Собранные данные:
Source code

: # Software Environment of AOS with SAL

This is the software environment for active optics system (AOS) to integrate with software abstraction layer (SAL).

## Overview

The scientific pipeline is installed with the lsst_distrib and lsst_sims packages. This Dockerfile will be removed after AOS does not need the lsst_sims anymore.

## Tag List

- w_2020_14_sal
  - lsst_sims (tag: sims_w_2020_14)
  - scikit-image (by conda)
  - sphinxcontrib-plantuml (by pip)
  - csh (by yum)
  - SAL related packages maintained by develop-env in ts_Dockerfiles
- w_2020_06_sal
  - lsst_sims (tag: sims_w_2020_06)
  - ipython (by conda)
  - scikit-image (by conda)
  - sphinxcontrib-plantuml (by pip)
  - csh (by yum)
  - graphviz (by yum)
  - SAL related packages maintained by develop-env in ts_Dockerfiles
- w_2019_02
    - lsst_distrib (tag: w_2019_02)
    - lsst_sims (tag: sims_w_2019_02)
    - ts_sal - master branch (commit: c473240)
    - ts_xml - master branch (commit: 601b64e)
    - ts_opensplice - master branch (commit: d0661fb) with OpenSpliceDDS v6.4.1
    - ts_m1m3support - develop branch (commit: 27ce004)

ЗАДАНИЕ: Представьте строки с первой до строки с «## Tag List» включительно в виде JSON-списка строк, по одной на каждую строку. Пустые строки пропустите.

ОТВЕТ:
[
  "Source code",
  ": # Software Environment of AOS with SAL",
  "This is the software environment for active optics system (AOS) to integrate with software abstraction layer (SAL).",
  "## Overview",
  "The scientific pipeline is installed with the lsst_distrib and lsst_sims packages. This Dockerfile will be removed after AOS does not need the lsst_sims anymore.",
  "## Tag List"
]